視線を布団に落として、両手を合わせて握りながら、微かに震えている。
これは多分、恐怖だろう。
美也子はそう思った。
1年前、2人が些細なキッカケで付き合いを始めた時に取り決めた約束がある。
『学校内では、不必要に会わない』
『保健室に不必要に行かない』
『学校内でキスをしない』
というものだった。
2人の関係がばれてしまえば、この関係を続けることが出来なくなる。それはお互いに嫌だから、ということで出来た約束だった。
それをちさ子は破ったと思っているようだ。
美也子は、彼女が不必要に保健室に来るのを避けたいだけであって、必要な際に来るのは別にかまわないと思っていた。しかし、ちさ子はそれを『絶対に会わないように』と捉えていたようだ。

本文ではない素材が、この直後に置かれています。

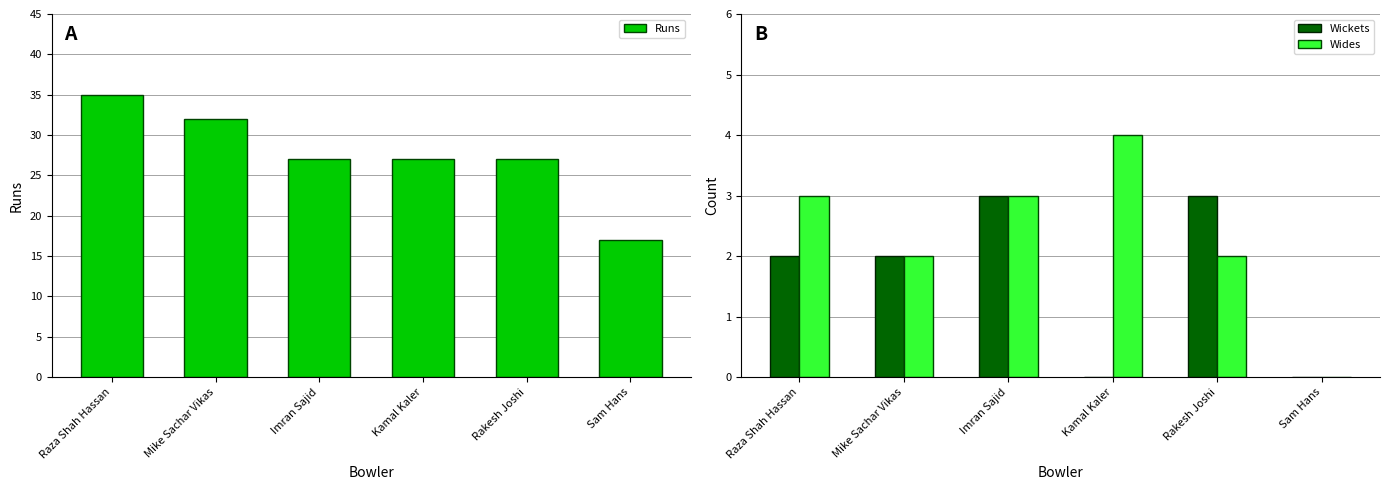

Which label corresponds to the largest value in the chart?

Raza Shah Hassan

病気で精神が弱り、そこに恋という不安定な要素が悪影響を及ぼしたのだ。
「わざとじゃないから、いいわよ」
「でもぉ……」
ぽたり、ぽたりと布団に水滴が落ちる。
「私……約束……破っちゃった……」
大粒の涙を眼に溜めたちさ子が、美也子の顔を見る。
不安と悲しみの入り混じるその表情が、美也子の心に深い愛おしさを抱かせた。
「いいのよ」
「でもぉ……」
今のちさ子には、何を言ってもダメだ。
病が気弱になっている心の隙間に入り込んで、いつもは隠している不安定さを侵して、不安を増大させている。
美也子はちさ子の額に自分の額を当てる。
「じゃあ、こうしたらどうかな?」
少しだけ唇を触れあわせ、そして、直ぐに離れた。
「これで私も約束を破っちゃったから、おあいこ」
にっこりと微笑むと、ちさ子は安心して満面の笑みを浮かべた。笑ったせいで、溜まっていた涙が零れて、ベッドへに吸い込まれていった。
「さ、寝なさい」
「うん」
いつものようにちさ子は頭の上まで布団を被った。
怪しまれないように、その場から出て、美也子は自分のデスクに座る。
先程よりも湯気を出さなくなったコーヒーを飲みながら、窓の向こうの揺れる木々を見つめる。
「今日はもう、誰も来ないで」
言葉に出さず、心の中で呟いて、美也子はコーヒーを口に含んだ。
砂糖を入れた後のかき混ぜが甘かったのか、濃い甘さが口の中に広がった。
少し顔をしかめて、唇を舐める。
舌が唇に触れると、先程のちさ子とのキスを思い出してしまった。
甘い言葉と甘いキス。
自分が今口に含んだこと以上のことをしていたのかと思うと、少し顔が緩んだ。